Swedish electrical engineer

Björn Ottersten (born 1961) is a Swedish educator, researcher, and electrical engineer who is the co-inventor of Space/Spatial Division Multiple Access (SDMA) technology. He has made contributions in array signal processing and wireless communications and has received many notable awards in these areas. Currently, he is a Professor of Signal Processing at Royal Institute of Technology (KTH), Stockholm, Sweden, and the founding director of the Interdisciplinary Centre for Security, Reliability and Trust, at University of Luxembourg, Luxembourg.
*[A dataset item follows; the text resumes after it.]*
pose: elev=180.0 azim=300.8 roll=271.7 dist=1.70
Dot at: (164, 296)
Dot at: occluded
==Early life and education==
Ottersten received the M.S. degree in electrical engineering and applied physics from Linköping University, Linköping, Sweden, in 1986. In 1989, he received the Ph.D. degree in electrical engineering from Stanford University, Stanford, CA. His advisor at Stanford was Thomas Kailath.

==Career==
Ottersten is a Fellow of the IEEE and EURASIP.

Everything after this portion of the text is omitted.